_Action item_
Copy every line of the data in which the word "funds" occurs.

Study material Block Start

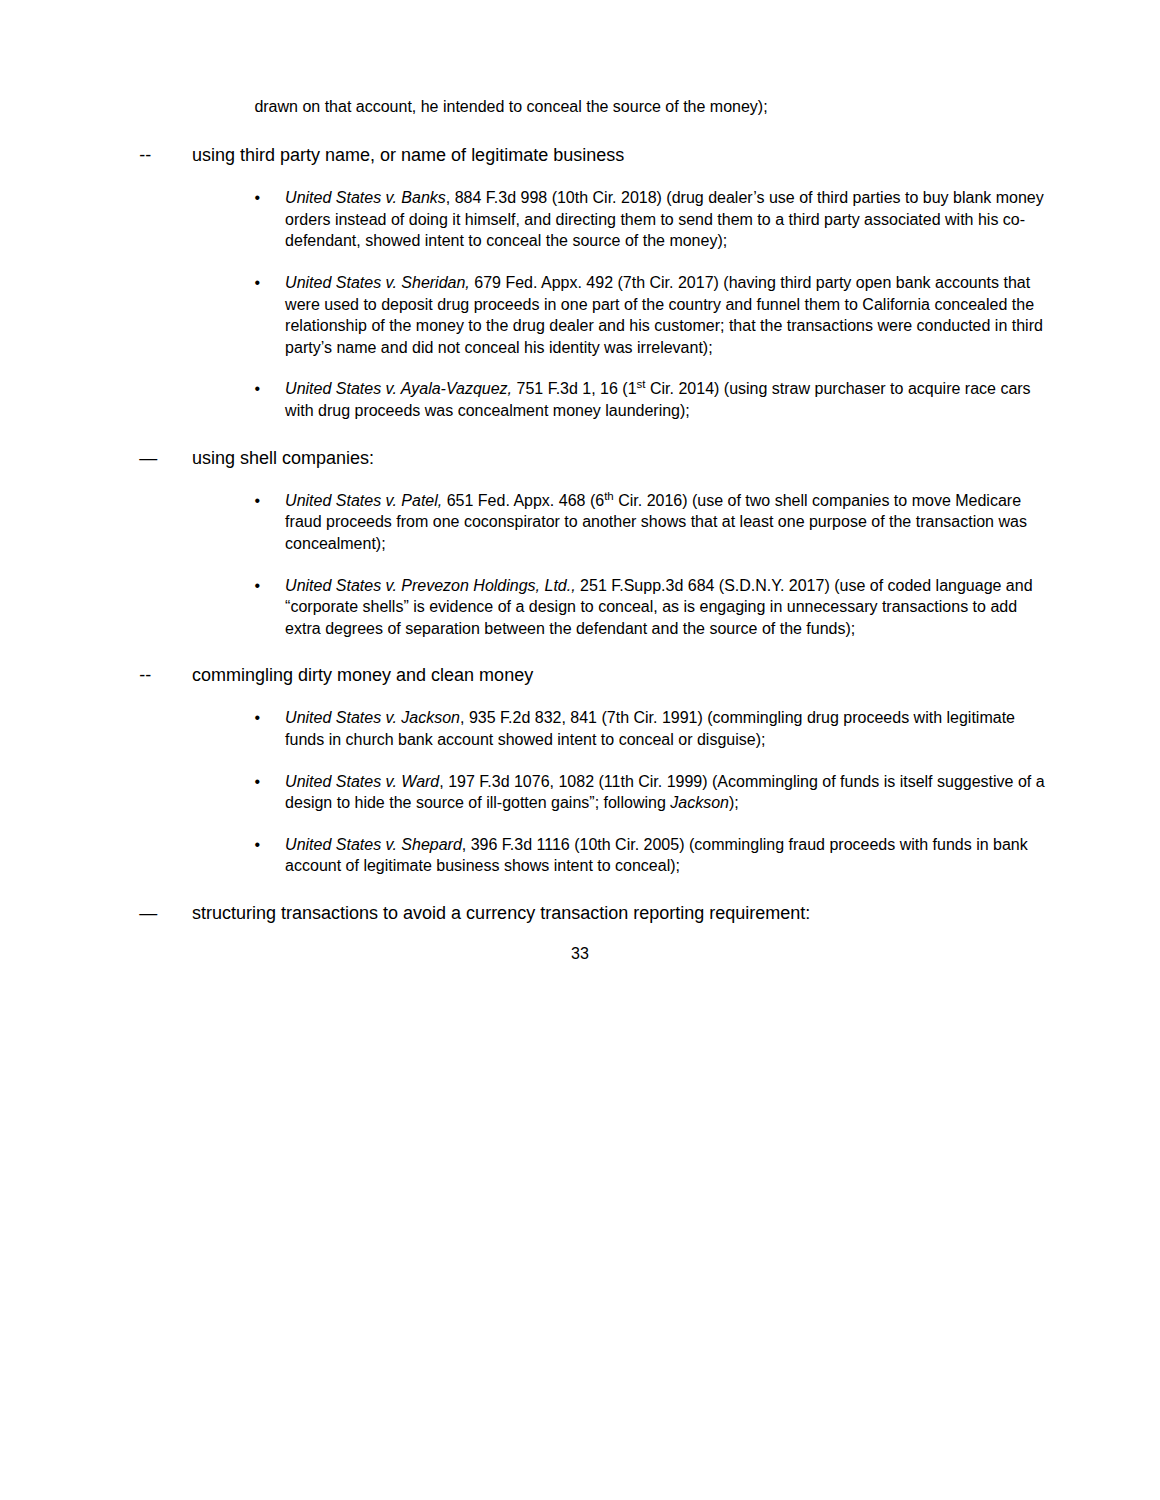drawn on that account, he intended to conceal the source of the money);
-- using third party name, or name of legitimate business
United States v. Banks, 884 F.3d 998 (10th Cir. 2018) (drug dealer’s use of third parties to buy blank money orders instead of doing it himself, and directing them to send them to a third party associated with his co-defendant, showed intent to conceal the source of the money);
United States v. Sheridan, 679 Fed. Appx. 492 (7th Cir. 2017) (having third party open bank accounts that were used to deposit drug proceeds in one part of the country and funnel them to California concealed the relationship of the money to the drug dealer and his customer; that the transactions were conducted in third party’s name and did not conceal his identity was irrelevant);
United States v. Ayala-Vazquez, 751 F.3d 1, 16 (1st Cir. 2014) (using straw purchaser to acquire race cars with drug proceeds was concealment money laundering);
— using shell companies:
United States v. Patel, 651 Fed. Appx. 468 (6th Cir. 2016) (use of two shell companies to move Medicare fraud proceeds from one coconspirator to another shows that at least one purpose of the transaction was concealment);
United States v. Prevezon Holdings, Ltd., 251 F.Supp.3d 684 (S.D.N.Y. 2017) (use of coded language and “corporate shells” is evidence of a design to conceal, as is engaging in unnecessary transactions to add extra degrees of separation between the defendant and the source of the funds);
-- commingling dirty money and clean money
United States v. Jackson, 935 F.2d 832, 841 (7th Cir. 1991) (commingling drug proceeds with legitimate funds in church bank account showed intent to conceal or disguise);
United States v. Ward, 197 F.3d 1076, 1082 (11th Cir. 1999) (Acommingling of funds is itself suggestive of a design to hide the source of ill-gotten gains”; following Jackson);
United States v. Shepard, 396 F.3d 1116 (10th Cir. 2005) (commingling fraud proceeds with funds in bank account of legitimate business shows intent to conceal);
— structuring transactions to avoid a currency transaction reporting requirement:
33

Study material Block End

_Exercise response_
United States v. Prevezon Holdings, Ltd., 251 F.Supp.3d 684 (S.D.N.Y. 2017) (use of coded language and “corporate shells” is evidence of a design to conceal, as is engaging in unnecessary transactions to add extra degrees of separation between the defendant and the source of the funds);
United States v. Jackson, 935 F.2d 832, 841 (7th Cir. 1991) (commingling drug proceeds with legitimate funds in church bank account showed intent to conceal or disguise);
United States v. Ward, 197 F.3d 1076, 1082 (11th Cir. 1999) (Acommingling of funds is itself suggestive of a design to hide the source of ill-gotten gains”; following Jackson);
United States v. Shepard, 396 F.3d 1116 (10th Cir. 2005) (commingling fraud proceeds with funds in bank account of legitimate business shows intent to conceal);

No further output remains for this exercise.